GIVEN DATA START
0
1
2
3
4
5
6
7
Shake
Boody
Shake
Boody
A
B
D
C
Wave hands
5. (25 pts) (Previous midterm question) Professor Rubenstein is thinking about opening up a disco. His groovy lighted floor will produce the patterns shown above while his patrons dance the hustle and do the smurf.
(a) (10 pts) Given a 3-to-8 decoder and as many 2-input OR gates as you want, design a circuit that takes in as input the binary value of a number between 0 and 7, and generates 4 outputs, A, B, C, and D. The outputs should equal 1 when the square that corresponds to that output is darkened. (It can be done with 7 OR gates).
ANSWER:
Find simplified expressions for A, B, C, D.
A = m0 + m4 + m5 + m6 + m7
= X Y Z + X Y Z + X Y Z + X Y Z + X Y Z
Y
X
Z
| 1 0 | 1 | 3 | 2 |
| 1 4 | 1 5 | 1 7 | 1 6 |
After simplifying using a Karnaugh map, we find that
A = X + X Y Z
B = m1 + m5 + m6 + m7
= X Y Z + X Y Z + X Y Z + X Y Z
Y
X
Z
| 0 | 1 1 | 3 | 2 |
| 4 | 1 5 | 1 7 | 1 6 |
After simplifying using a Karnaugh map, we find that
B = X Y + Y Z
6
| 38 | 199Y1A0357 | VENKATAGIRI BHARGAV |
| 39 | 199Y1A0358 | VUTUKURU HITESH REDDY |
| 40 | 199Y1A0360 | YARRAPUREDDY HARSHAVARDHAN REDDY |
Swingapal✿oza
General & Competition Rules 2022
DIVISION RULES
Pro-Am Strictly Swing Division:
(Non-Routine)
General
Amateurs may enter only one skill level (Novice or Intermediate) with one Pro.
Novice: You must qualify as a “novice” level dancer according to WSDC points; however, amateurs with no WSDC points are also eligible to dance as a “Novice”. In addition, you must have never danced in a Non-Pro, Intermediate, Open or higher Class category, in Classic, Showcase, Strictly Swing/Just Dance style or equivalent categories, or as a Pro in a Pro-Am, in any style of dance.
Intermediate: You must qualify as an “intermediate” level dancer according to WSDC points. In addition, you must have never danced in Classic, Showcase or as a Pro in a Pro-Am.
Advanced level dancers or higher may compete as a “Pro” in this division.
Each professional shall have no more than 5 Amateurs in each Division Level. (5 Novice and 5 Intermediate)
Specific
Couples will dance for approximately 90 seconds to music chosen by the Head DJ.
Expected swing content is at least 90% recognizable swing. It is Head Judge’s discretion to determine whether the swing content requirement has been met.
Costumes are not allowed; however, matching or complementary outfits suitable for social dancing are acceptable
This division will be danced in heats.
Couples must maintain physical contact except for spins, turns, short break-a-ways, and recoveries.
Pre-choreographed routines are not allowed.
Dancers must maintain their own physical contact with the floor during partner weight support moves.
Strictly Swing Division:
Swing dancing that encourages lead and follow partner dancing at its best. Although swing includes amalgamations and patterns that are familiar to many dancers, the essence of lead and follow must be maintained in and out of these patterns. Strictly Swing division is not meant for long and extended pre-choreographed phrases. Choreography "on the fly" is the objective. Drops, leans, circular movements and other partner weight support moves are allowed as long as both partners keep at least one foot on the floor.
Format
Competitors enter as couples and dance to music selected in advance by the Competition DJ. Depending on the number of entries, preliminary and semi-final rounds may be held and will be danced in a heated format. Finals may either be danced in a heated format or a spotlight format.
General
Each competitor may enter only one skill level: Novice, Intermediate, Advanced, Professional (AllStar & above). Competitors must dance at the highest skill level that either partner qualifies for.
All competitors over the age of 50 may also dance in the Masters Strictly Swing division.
GIVEN DATA END
PROBLEM DETAILS –
Extract exactly and only the lines above from the line containing "5. (25 pts)" through the line containing "Advanced level dancers", both end lines included.

EXERCISE OUTPUT –
5. (25 pts) (Previous midterm question) Professor Rubenstein is thinking about opening up a disco. His groovy lighted floor will produce the patterns shown above while his patrons dance the hustle and do the smurf.
(a) (10 pts) Given a 3-to-8 decoder and as many 2-input OR gates as you want, design a circuit that takes in as input the binary value of a number between 0 and 7, and generates 4 outputs, A, B, C, and D. The outputs should equal 1 when the square that corresponds to that output is darkened. (It can be done with 7 OR gates).
ANSWER:
Find simplified expressions for A, B, C, D.
A = m0 + m4 + m5 + m6 + m7
= X Y Z + X Y Z + X Y Z + X Y Z + X Y Z
Y
X
Z
| 1 0 | 1 | 3 | 2 |
| 1 4 | 1 5 | 1 7 | 1 6 |
After simplifying using a Karnaugh map, we find that
A = X + X Y Z
B = m1 + m5 + m6 + m7
= X Y Z + X Y Z + X Y Z + X Y Z
Y
X
Z
| 0 | 1 1 | 3 | 2 |
| 4 | 1 5 | 1 7 | 1 6 |
After simplifying using a Karnaugh map, we find that
B = X Y + Y Z
6
| 38 | 199Y1A0357 | VENKATAGIRI BHARGAV |
| 39 | 199Y1A0358 | VUTUKURU HITESH REDDY |
| 40 | 199Y1A0360 | YARRAPUREDDY HARSHAVARDHAN REDDY |
Swingapal✿oza
General & Competition Rules 2022
DIVISION RULES
Pro-Am Strictly Swing Division:
(Non-Routine)
General
Amateurs may enter only one skill level (Novice or Intermediate) with one Pro.
Novice: You must qualify as a “novice” level dancer according to WSDC points; however, amateurs with no WSDC points are also eligible to dance as a “Novice”. In addition, you must have never danced in a Non-Pro, Intermediate, Open or higher Class category, in Classic, Showcase, Strictly Swing/Just Dance style or equivalent categories, or as a Pro in a Pro-Am, in any style of dance.
Intermediate: You must qualify as an “intermediate” level dancer according to WSDC points. In addition, you must have never danced in Classic, Showcase or as a Pro in a Pro-Am.
Advanced level dancers or higher may compete as a “Pro” in this division.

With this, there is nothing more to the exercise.